### [SELECTED PASSAGE]
==========

When a state is the “real, substantial party -in interest,” the Eleventh Amendment bars a suit against state officials. Pennhurst State Sch. & Hosp. v. Halderman, 465 U.S. 89, 100, 104 S.Ct. 900, 79 L.Ed.2d 67 (1984). A state is the real substantial party in interest, and is entitled to an invocation of sovereign immunity from suit, regardless of whether the individual officers are nominal defendants. Ford Motor Co. v. Dep’t of Treasury of State of Indiana, 323 U.S. 459, 464, 65 S.Ct. 347, 89 L.Ed. 389 (1945) (overruled by Lapides v. Bd. of Regents of Univ. Sys. of Georgia, 535 U.S. 613, 122 S.Ct. 1640, 152 L.Ed.2d 806 (2002) (holding that a state’s removal of a suit to federal court resulted in that state’s waiver of Eleventh Amendment immunity)).

==========

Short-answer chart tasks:
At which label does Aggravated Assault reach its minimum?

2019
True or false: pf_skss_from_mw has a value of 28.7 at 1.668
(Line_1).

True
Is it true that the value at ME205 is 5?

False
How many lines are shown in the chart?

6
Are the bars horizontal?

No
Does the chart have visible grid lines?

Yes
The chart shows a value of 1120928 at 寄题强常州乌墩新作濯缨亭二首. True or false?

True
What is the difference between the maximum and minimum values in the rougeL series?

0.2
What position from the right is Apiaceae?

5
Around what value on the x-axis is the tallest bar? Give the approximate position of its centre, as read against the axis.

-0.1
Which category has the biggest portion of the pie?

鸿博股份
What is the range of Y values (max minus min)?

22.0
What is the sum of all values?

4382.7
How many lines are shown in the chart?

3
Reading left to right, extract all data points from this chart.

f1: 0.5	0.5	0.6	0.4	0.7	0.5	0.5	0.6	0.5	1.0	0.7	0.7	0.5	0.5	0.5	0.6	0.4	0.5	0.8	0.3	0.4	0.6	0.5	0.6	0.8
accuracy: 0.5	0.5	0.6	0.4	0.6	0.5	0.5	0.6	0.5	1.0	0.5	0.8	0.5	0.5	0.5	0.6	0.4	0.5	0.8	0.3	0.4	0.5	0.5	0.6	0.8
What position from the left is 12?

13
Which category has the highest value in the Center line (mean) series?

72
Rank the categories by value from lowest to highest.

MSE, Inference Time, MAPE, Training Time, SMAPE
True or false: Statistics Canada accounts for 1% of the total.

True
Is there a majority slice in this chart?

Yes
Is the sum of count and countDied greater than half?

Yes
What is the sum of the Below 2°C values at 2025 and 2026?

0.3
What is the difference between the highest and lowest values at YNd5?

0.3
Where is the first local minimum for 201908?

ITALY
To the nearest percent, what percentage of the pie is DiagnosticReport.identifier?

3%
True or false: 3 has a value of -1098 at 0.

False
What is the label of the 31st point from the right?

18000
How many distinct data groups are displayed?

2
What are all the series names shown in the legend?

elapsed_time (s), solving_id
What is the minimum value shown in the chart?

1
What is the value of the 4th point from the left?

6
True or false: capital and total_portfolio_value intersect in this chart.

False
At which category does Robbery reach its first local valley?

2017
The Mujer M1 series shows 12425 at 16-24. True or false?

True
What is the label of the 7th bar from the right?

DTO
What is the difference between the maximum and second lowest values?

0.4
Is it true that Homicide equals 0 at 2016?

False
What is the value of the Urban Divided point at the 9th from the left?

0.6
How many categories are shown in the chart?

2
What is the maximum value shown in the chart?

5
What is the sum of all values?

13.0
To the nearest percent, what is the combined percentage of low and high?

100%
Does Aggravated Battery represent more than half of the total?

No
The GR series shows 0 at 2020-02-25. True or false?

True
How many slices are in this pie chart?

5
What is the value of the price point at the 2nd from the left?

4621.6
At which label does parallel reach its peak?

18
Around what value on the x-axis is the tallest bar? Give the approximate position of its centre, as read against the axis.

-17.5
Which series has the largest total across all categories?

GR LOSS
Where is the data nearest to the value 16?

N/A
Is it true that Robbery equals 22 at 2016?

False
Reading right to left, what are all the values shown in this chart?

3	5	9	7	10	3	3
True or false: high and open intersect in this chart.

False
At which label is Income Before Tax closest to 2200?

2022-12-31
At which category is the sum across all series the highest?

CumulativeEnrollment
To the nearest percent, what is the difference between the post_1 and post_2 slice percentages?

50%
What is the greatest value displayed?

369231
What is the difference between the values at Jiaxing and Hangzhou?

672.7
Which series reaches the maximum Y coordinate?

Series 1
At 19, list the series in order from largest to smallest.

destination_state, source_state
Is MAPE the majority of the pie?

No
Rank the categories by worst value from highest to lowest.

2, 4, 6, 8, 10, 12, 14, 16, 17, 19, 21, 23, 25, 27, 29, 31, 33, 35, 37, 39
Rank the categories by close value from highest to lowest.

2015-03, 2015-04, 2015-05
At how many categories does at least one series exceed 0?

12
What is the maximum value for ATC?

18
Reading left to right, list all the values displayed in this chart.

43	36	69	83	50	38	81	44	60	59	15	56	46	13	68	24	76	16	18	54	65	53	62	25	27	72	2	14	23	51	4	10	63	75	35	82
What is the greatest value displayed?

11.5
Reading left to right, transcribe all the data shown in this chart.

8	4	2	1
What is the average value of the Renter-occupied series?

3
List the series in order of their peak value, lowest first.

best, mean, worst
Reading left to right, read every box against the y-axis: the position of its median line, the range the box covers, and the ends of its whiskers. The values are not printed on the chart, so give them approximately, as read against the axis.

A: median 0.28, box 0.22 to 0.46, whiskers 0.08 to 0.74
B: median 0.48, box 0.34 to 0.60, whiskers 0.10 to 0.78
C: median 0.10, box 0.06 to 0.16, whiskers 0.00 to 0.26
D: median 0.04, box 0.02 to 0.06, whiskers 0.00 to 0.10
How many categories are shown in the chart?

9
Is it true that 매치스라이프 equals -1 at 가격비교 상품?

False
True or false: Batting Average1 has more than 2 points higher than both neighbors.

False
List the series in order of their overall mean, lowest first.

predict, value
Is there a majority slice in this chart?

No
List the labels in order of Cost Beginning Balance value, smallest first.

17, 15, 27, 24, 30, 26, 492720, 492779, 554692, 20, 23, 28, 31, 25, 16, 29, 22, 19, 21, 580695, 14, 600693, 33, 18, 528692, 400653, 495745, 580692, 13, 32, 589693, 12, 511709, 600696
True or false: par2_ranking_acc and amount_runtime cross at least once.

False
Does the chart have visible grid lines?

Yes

==========

### [TASK SET]
**1.** Translate this sentence from the passage on Eleventh Amendment immunity into Spanish: "A state is the real substantial party in interest, and is entitled to an invocation of sovereign immunity from suit, regardless of whether the individual officers are nominal defendants."
**2.** Proceed with the passage on Eleventh Amendment immunity, picking up after its last sentence.
None of the material is needed.

### [SET OF ANSWERS]
**1.** Un estado es la parte real y sustancial interesada, y tiene derecho a invocar la inmunidad soberana frente a demandas, independientemente de si los funcionarios individuales son demandados nominales.

**2.**
To accurately determine whether LDPSC may assert Eleventh Amendment immunity, the Court must establish whether LDPSC is an “arm of the state.” The Fifth Circuit has instructed district courts to consider six factors when determining if an agency may be appropriately deemed an “arm of the state”: 1) whether state statutes and case law view the entity as an arm óf the state; 2) the source of the entity’s funding; 3) the entity’s degree of local autonomy; 4) whether the entity is concérned primarily with local, as opposed to statewide problems; 5) whether the entity has the authority to sue and be sued in its own name; and 6) whether the entity has the right to hold and use property. Perez v. Region 20 Educ. Serv. Ctr., 307 F.3d 318, 327 (5th Cir.2002). Although no one factor is dispositive, courts deem the source of the entity’s funding as particularly important because the chief goal of the Eleventh Amendment is to protect the state treasuries. Id. Thus, “the most significant factor in assessing an entity’s status is whether a judgment against it will be paid with state funds.” Champagne v. Jefferson Parish Sheriffs Office, 188 F.3d 312, 314 (5th Cir.1999) (citing McDonald v. Board of Miss. Levee Comm’rs, 832 F.2d 901, 907 (5th Cir.1987)).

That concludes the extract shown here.